For a diocese to pre-empt synodical discussion of whether any aspect of ecclesiastical law should be changed is unacceptable. Forward in Faith calls for urgent action to bring the Diocese of Canterbury and the Channel Islands deaneries back into conformity with canon law and with the Guidelines for the Professional Conduct of the Clergy so recently issued by the members of the Houses of Bishops and Clergy in the provincial Convocations. If the Diocese of Canterbury is allowed to continue publicly to incite the clergy to breach canon law, that will set a very worrying precedent.

 



The Five Guiding Principles

Posted on the 8th Feb 2018



 

Forward in Faith is grateful for the announcement of the House of Bishops’ acceptance of the recommendations made by the Independent Reviewer in his review of the nomination to the See of Sheffield.

 

We welcome the publication by the Faith and Order Commission of The Five Guiding Principles: A Resource for Study. We hope that widespread study of this booklet will prevent recurrence of the misrepresentation of the Five Guiding Principles that occurred in 2017.

 

We welcome the appointment of a group, chaired by the Bishop of Rochester, to review what has been done to inform and educate clergy and laity about the 2014 settlement, distil examples of good practice, and provide further resources. We trust that all who have accepted membership of this group are now committed to upholding the House of Bishops’ Declaration, including the Five Guiding Principles.

 

We also welcome the appointment of Sir William Fittall to succeed Sir Philip Mawer as the Independent Reviewer, and wish to express our thanks to Sir Philip for his work.
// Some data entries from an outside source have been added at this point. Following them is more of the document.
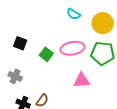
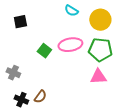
black square: (20, 43) -> (20, 22), moved, turned -32
pink triangle: (81, 80) -> (98, 77), moved

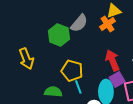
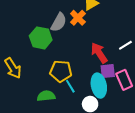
orange cross: (107, 24) -> (78, 18), moved
purple square: (117, 79) -> (108, 71), turned 35

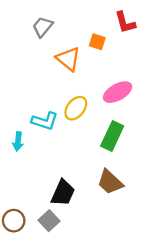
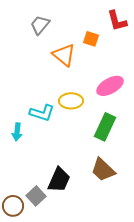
yellow ellipse: (76, 108) -> (71, 101), turned 50
gray square: (49, 221) -> (36, 196), moved

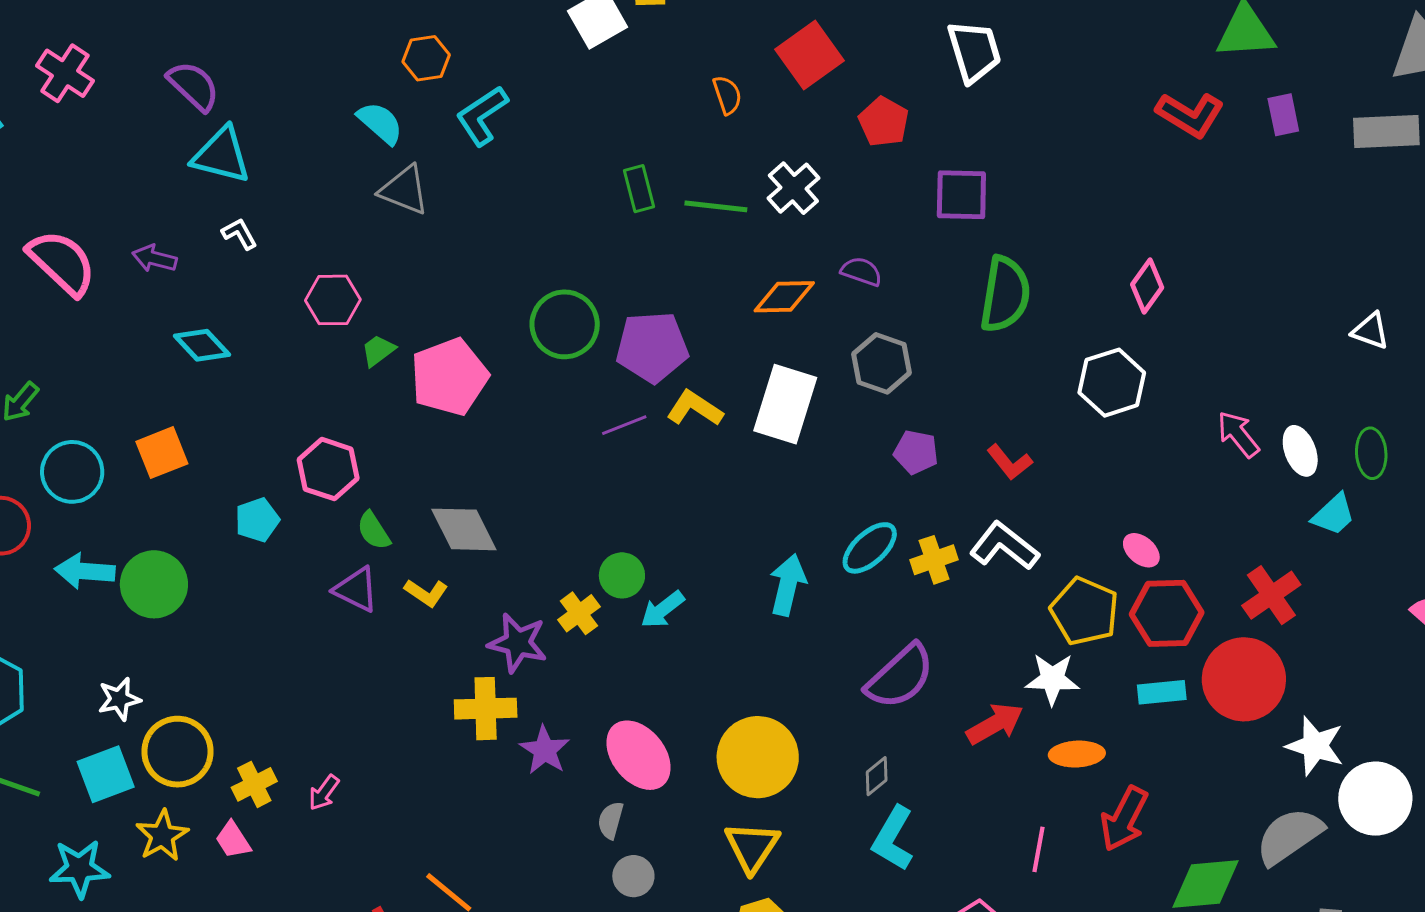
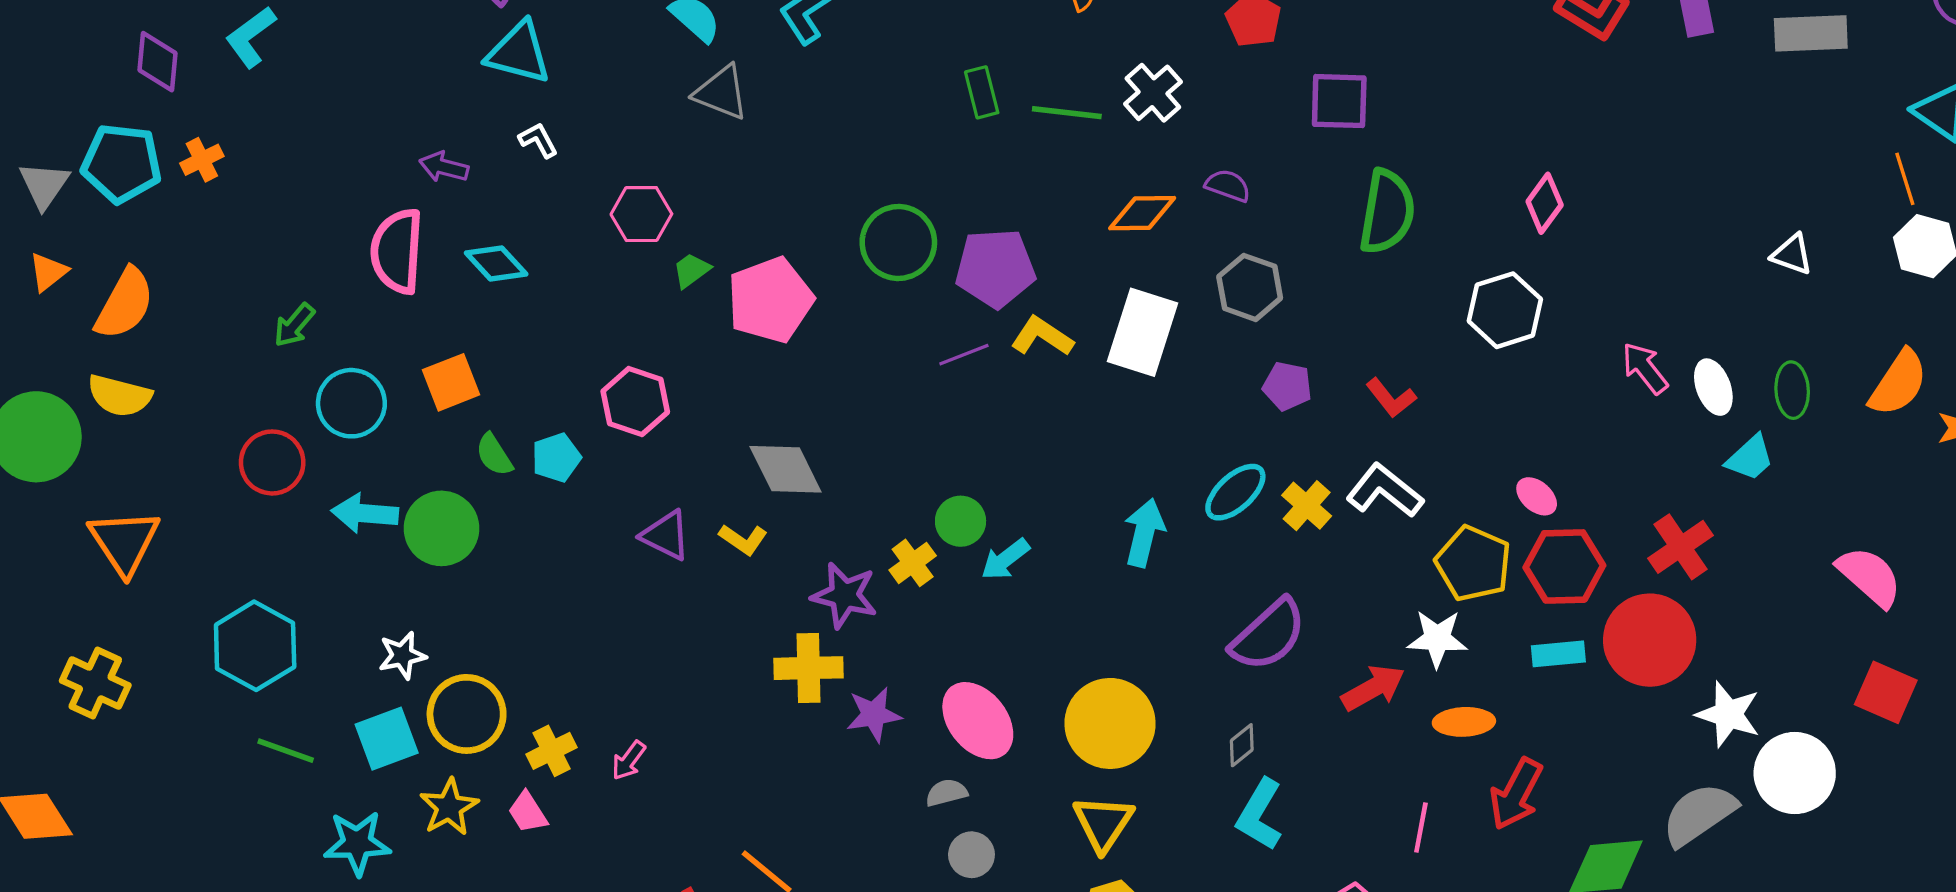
pink semicircle: (62, 263) -> (397, 251), moved, turned -130
green semicircle: (374, 531) -> (494, 455), moved
yellow cross: (934, 560) -> (1307, 506), turned -30
purple star: (545, 750) -> (874, 714), turned 30
gray semicircle: (611, 820) -> (946, 793), turned 60

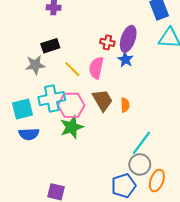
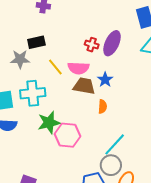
blue star: (125, 59) -> (105, 80), moved
pink semicircle: (96, 68) -> (78, 68), turned -105
brown trapezoid: (102, 100) -> (84, 86), moved, turned -55
pink hexagon: (71, 105) -> (67, 135), moved

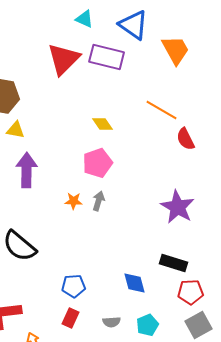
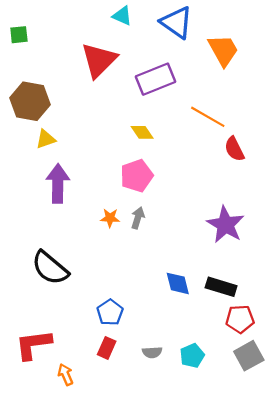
purple rectangle: (107, 57) -> (156, 79), moved, turned -36
yellow triangle: (16, 130) -> (46, 139), turned -30
blue diamond: (135, 283) -> (178, 283), moved
blue pentagon: (74, 286) -> (110, 312), turned -30

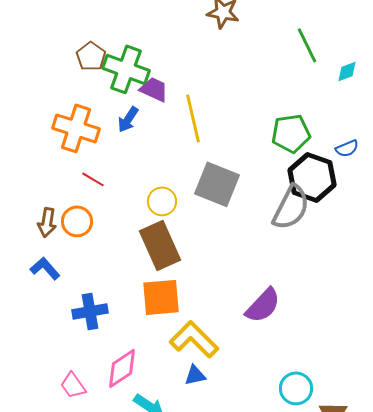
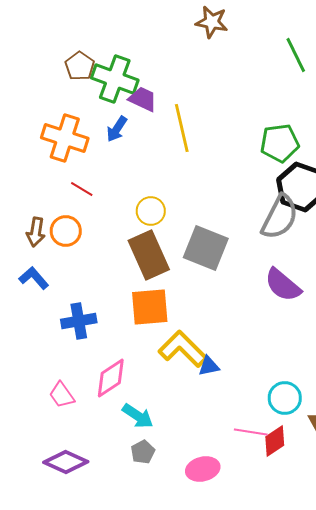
gray square: (217, 184) -> (206, 248), moved
purple semicircle: (263, 305) -> (283, 285), moved, turned 87
blue triangle: (195, 375) -> (209, 366), moved

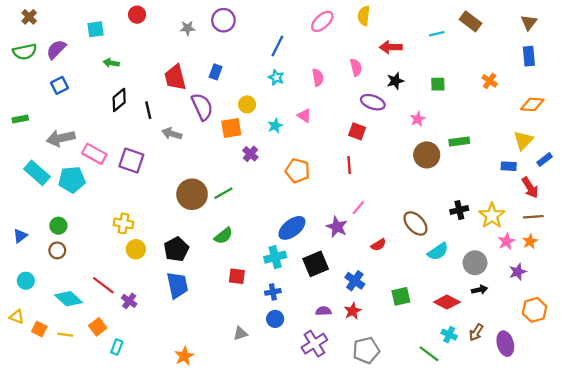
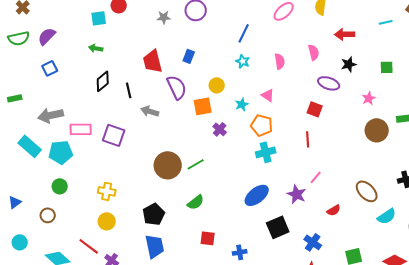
cyan square: (95, 29) -> (99, 18), moved
pink rectangle: (94, 154) -> (81, 129), turned -30
orange pentagon: (298, 171) -> (262, 125), moved
green circle: (58, 226) -> (60, 186), moved
yellow circle: (136, 249) -> (107, 221), moved
cyan cross: (275, 257) -> (266, 152), moved

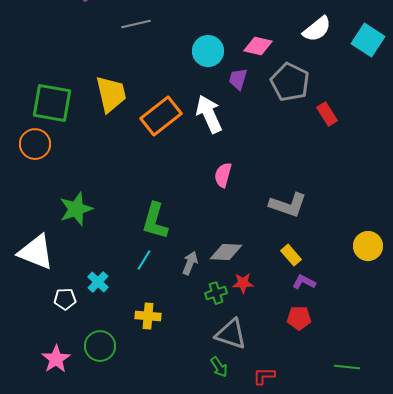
Having played an important part in the process that resulted in the 2014 settlement, Sir William is well qualified to take over the role of defending it.

 

† TONY WAKEFIELD                                             LINDSAY NEWCOMBE

The Rt Revd Tony Robinson                                  Dr Lindsay Newcombe

Chairman                                                                Lay Vice-Chairman

 



The Anglican-Methodist Proposals

Posted on the 1st Feb 2018


Anglo-Catholics are among those who are most committed to the full visible unity of Christ’s Church. We are therefore grateful to those who have worked to produce the present proposals for a development in Anglican-Methodist relations, which the Forward in Faith Executive Committee considered at its meeting on 31 January. It is a matter of regret that we must oppose them in their current form.

 

As the report Mission and Ministry in Covenant (GS 2086) makes clear, significant questions and concerns have been raised, not least in the House of Bishops. Will these proposals bring us closer to unity, or might they, by creating two related but distinct episcopates within England, merely serve to entrench separation? Given the Methodist Church’s model of corporate oversight, can the office of ‘President-bishop’, to be held for one year only, be recognized as a ‘local adaptation’ of the historic episcopate upheld in the Catholic Church in East and West through the ages? We note that further work is to be done on these questions, but are concerned at the suggestion that work on such substantial issues could be completed by July.

 

Of even greater concern are the consequences of these proposals for catholic order in the Church of England. To permit those who have not been ordained by a bishop to minister as Church of England priests, even for a ‘temporary’ period (which might last for sixty or seventy years) is for us not a ‘bearable anomaly’ but a fundamental breach of catholic order. We deeply regret that the report rules out further consideration of this issue. As loyal Anglicans, we uphold the doctrine and discipline regarding Holy Orders that is enshrined in the historic formularies of the Church of England, and in the 1662 Ordinal in particular. We shall oppose any proposals that would effectively set that doctrine and discipline aside. We note that it is to the inheritance of faith embodied in these formularies that all who minister in the Church of England must affirm their loyalty by making the Declaration of Assent.

 

We remain fully committed to the search for the full visible unity of Christ’s Church, but we do not believe that it can be advanced by sacrificing catholic order and Anglican integrity.